* [Lesetext]
· · · · · · ·

Spielbericht Profis

Das sportliche Ende einer schweren Woche

01.02.2009, 07:33 Uhr von:  Redaktion
Das sportliche Ende einer schweren Woche
Gedenkspruchband von THE UNITY während der Gedenkminute

Der Bericht dieses Spiels sollte mit Kevin beginnen. Vor dem sportlichen Teil.

Dieser hochemotionale Abschied von Kevin hat wohl keinen der 73.200 Zuschauer kalt gelassen. Die Betroffenheit, die tiefe Trauer über seinen viel zu frühen Tod war schon vor dem Spiel deutlich am und im Stadion zu spüren. Ein eher getragenes „You'll never walk alone", die gesenkten Fahnen auf dem Spielfeld, ein schwarzgelbes Meer auf der Südtribüne, die Einblendungen auf den Anzeigetafeln, die unzähligen Transparente, Banner und Schals, diese förmlich greifbare Stille in der Schweigeminute. So laut kann Stille sein. Kevin, die Bundesliga wird nur für kurze Zeit innehalten. Dein Platz aber wird für immer gemeinsam mit uns auf der Südtribüne sein.

Auch wenn es nicht leicht ist, kommen wir zum sportlichen Teil.

Auf dem Spielfeld entwickelte sich in der ersten Halbzeit ein Schlagabtausch der intensivsten Sorte. Nicht hochklassig, aber aufreibend und um jeden Meter kämpfend. Borussia in dieser ersten Halbzeit sogar mit leichten Vorteilen. Die Leverkusener haben den Kampf auch angenommen, aber das ist nicht ihre Art Fußball zu spielen. Das hat man sehr deutlich gemerkt.

Schwacher Auftritt der Ultras Leverkusen

Die 1:0 Pausenführung durch Alex Frei war von daher nicht einmal unverdient. In der 36. Minute war Alex zur Stelle, als Sinkiewicz im eigenen Strafraum den Ball gegen Owomoyela vertändelte. Rechnet man die große Ausgleichschance von Barnetta in der 45. Minute hinzu, war die Führung vielleicht etwas glücklich, aber nicht ganz unverdient. Die Gäste bis zu diesem Zeitpunkt doch ein wenig enttäuschend.

Eher unterdurchschnittlich auch der Auftritt der Leverkusener Fans. Gab man sich zu Beginn der Schweigeminute noch versöhnlich, wurde das Ende dieser Besinnung mit bekannten & dümmlichen Liedgut aus der untersten Schublade eingeläutet. Freunde, das war ein recht mieser Griff in die Jukebox. Bei schönstem Wetter hatten allerdings auch nur knapp 3.000 Fans aus Leverkusen die doch enormen Reisestrapazen über die A1 auf sich genommen. Für den Rückrundenstart, gleichzeitig noch ein brisantes Verfolgerduell, ist das schlicht und ergreifend zu wenig. Leverkusen hätte mit 35 Punkten direkt zur Spitze aufschließen können. Vielleicht täte da ein wenig Support mal ganz gut.

· · · · · · ·

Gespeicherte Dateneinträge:
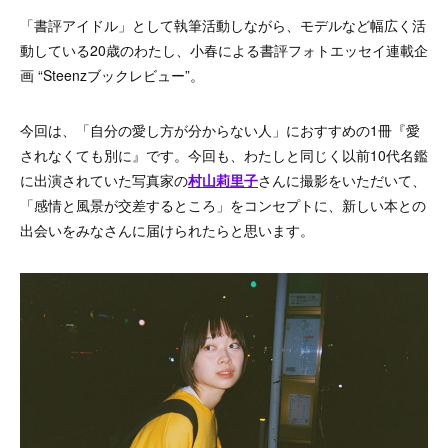
「書評アイドル」として執筆活動しながら、モデルなど幅広く活
動している20歳のわたし、小春による書評フォトエッセイ連載企
画 “Steenzブックレビュー”。
今回は、「自分の愛し方が分からない人」におすすめの1冊『愛
されなくても別に』です。今回も、わたしと同じく以前10代名鑑
に出演されていた写真家の
村山莉里子
さんに撮影をいただいて、
「感情と風景が交差するところ」をコンセプトに、新しい本との
出会いをみなさんに届けられたらと思います。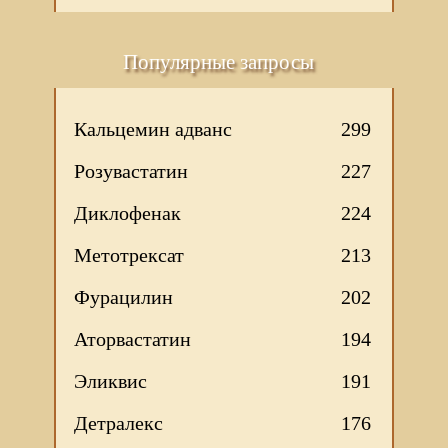
Популярные запросы
Кальцемин адванс
299
Розувастатин
227
Диклофенак
224
Метотрексат
213
Фурацилин
202
Аторвастатин
194
Эликвис
191
Детралекс
176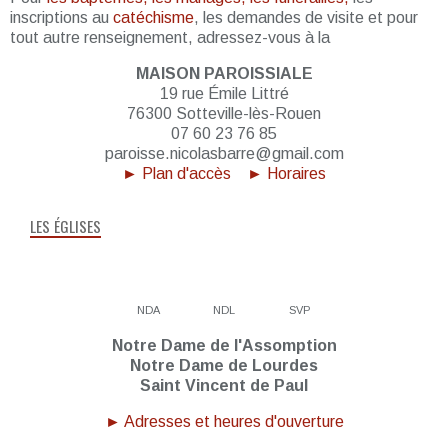
inscriptions au
catéchisme
, les demandes de visite et pour
tout autre renseignement, adressez-vous à la
MAISON PAROISSIALE
19 rue Émile Littré
76300 Sotteville-lès-Rouen
07 60 23 76 85
paroisse.nicolasbarre@gmail.com
► Plan d'accès
► Horaires
LES ÉGLISES
NDA
NDL
SVP
Notre Dame de l'Assomption
Notre Dame de Lourdes
Saint Vincent de Paul
► Adresses et heures d'ouverture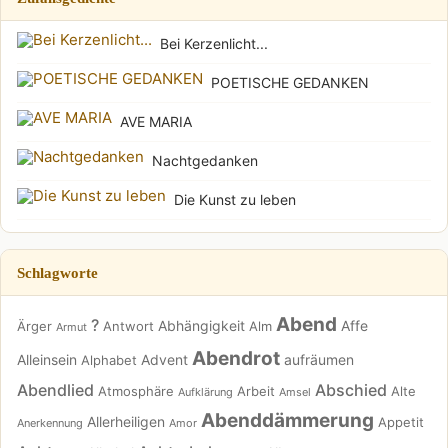
Bei Kerzenlicht...
POETISCHE GEDANKEN
AVE MARIA
Nachtgedanken
Die Kunst zu leben
Schlagworte
Abend
?
Abhängigkeit
Affe
Ärger
Antwort
Alm
Armut
Abendrot
Alleinsein
Advent
aufräumen
Alphabet
Abendlied
Abschied
Atmosphäre
Arbeit
Alte
Aufklärung
Amsel
Abenddämmerung
Allerheiligen
Appetit
Anerkennung
Amor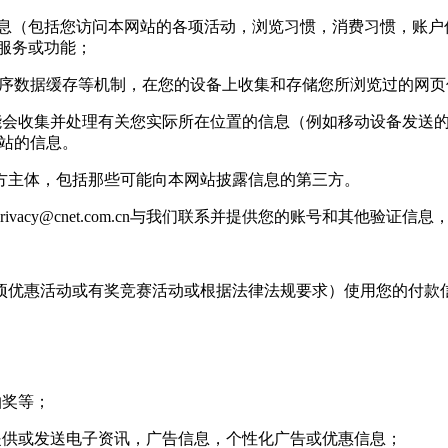
信息（包括您访问本网站的各项活动，浏览习惯，消费习惯，账户信
站服务或功能；
用程序数据缓存等机制，在您的设备上收集和存储您所浏览过的网
收集并处理有关您实际所在位置的信息（例如移动设备发送的 g
基站的信息。
主体，包括那些可能向本网站披露信息的第三方。
rivacy@cnet.com.cn
与我们联系并提供您的账号和其他验证信息
优惠活动或有奖竞赛活动或根据法律法规要求）使用您的付款
抽奖等；
供或发送电子资讯，广告信息，个性化广告或优惠信息；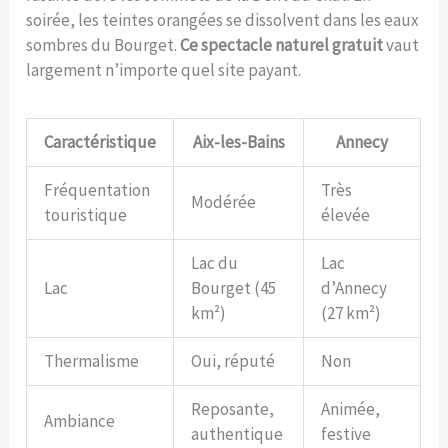
soirée, les teintes orangées se dissolvent dans les eaux
sombres du Bourget.
Ce spectacle naturel gratuit
vaut
largement n’importe quel site payant.
Caractéristique
Aix-les-Bains
Annecy
Fréquentation
Très
Modérée
touristique
élevée
Lac du
Lac
Lac
Bourget (45
d’Annecy
km²)
(27 km²)
Thermalisme
Oui, réputé
Non
Reposante,
Animée,
Ambiance
authentique
festive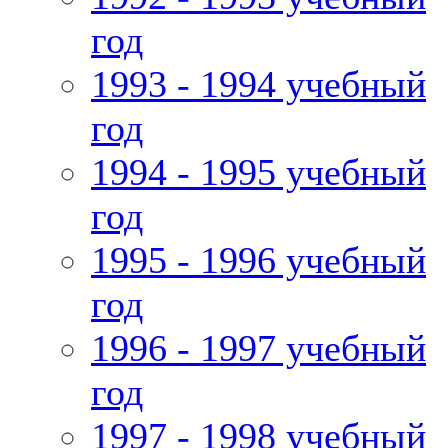
год
1993 - 1994 учебный
год
1994 - 1995 учебный
год
1995 - 1996 учебный
год
1996 - 1997 учебный
год
1997 - 1998 учебный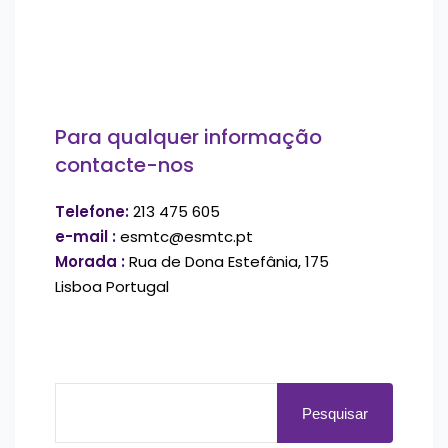
Para qualquer informação
contacte-nos
Telefone:
213 475 605
e-mail :
esmtc@esmtc.pt
Morada :
Rua de Dona Estefânia, 175
Lisboa Portugal
Pesquisar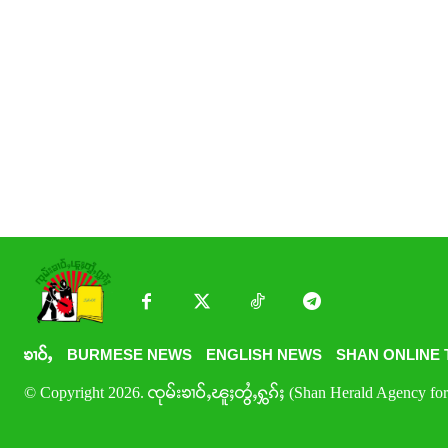
ၶၢဝ်ႇ
BURMESE NEWS
ENGLISH NEWS
SHAN ONLINE 
© Copyright 2026. ၸုမ်းၶၢဝ်ႇၽူႈတွႆႇႁွၵ်ႈ (Shan Herald Agency for 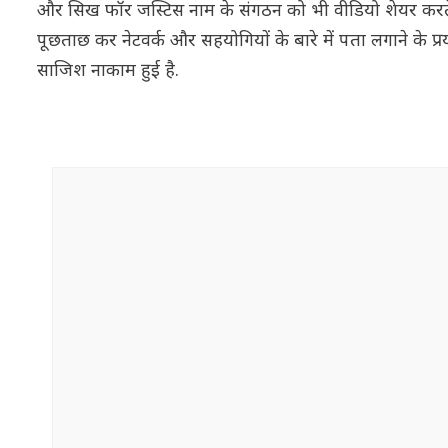
और सिख फॉर जस्टिस नाम के संगठन को भी वीडियो शेयर करते रहन
पूछताछ कर नेटवर्क और सहयोगियों के बारे में पता लगाने के प्रय
साजिश नाकाम हुई है.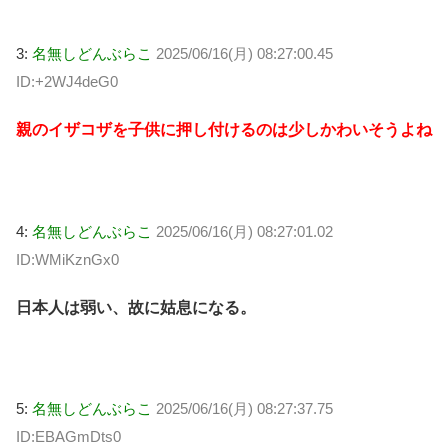
3:
名無しどんぶらこ
2025/06/16(月) 08:27:00.45
ID:+2WJ4deG0
親のイザコザを子供に押し付けるのは少しかわいそうよね
4:
名無しどんぶらこ
2025/06/16(月) 08:27:01.02
ID:WMiKznGx0
日本人は弱い、故に姑息になる。
5:
名無しどんぶらこ
2025/06/16(月) 08:27:37.75
ID:EBAGmDts0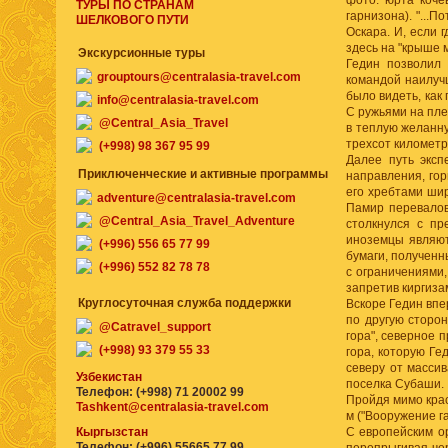
фото: юрта коче
ТУРЫ ПО СТРАНАМ
гарнизона). "...
ШЕЛКОВОГО ПУТИ
Оскара. И, если 
здесь на "крыше м
Экскурсионные туры
Гедин позволил
grouptours@centralasia-travel.com
командой наилуч
было видеть, как
info@centralasia-travel.com
С ружьями на пле
@Central_Asia_Travel
в теплую желанну
трехсот километро
(+998) 98 367 95 99
Далее путь эксп
Приключенческие и активные программы
направления, го
его хребтами шир
adventure@centralasia-travel.com
Памир перевалов
@Central_Asia_Travel_Adventure
столкнулся с пр
иноземцы являют
(+996) 556 65 77 99
бумаги, полученн
(+996) 552 82 78 78
с ограничениями,
запретив киргиза
Круглосуточная служба поддержки
Вскоре Гедин впе
по другую сторон
@Catravel_support
гора", северное 
(+998) 93 379 55 33
гора, которую Ге
северу от массив
Узбекистан
поселка Субаши.
Телефон: (+998) 71 20002 99
Пройдя мимо крас
Tashkent@centralasia-travel.com
м ("Вооружение г
Кыргызстан
С европейским ор
Телефон: (+996) 55665 77 99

· · · · · · ·

* [Zielsetzung] Gib den Abschnitt des Spielberichts von „Eher unterdurchschnittlich auch“ bis hinunter zu „mal ganz gut.“ unverändert zurück. Die Einträge haben mit dem Spielbericht nichts zu tun.

* [Antwortfeld]
Eher unterdurchschnittlich auch der Auftritt der Leverkusener Fans. Gab man sich zu Beginn der Schweigeminute noch versöhnlich, wurde das Ende dieser Besinnung mit bekannten & dümmlichen Liedgut aus der untersten Schublade eingeläutet. Freunde, das war ein recht mieser Griff in die Jukebox. Bei schönstem Wetter hatten allerdings auch nur knapp 3.000 Fans aus Leverkusen die doch enormen Reisestrapazen über die A1 auf sich genommen. Für den Rückrundenstart, gleichzeitig noch ein brisantes Verfolgerduell, ist das schlicht und ergreifend zu wenig. Leverkusen hätte mit 35 Punkten direkt zur Spitze aufschließen können. Vielleicht täte da ein wenig Support mal ganz gut.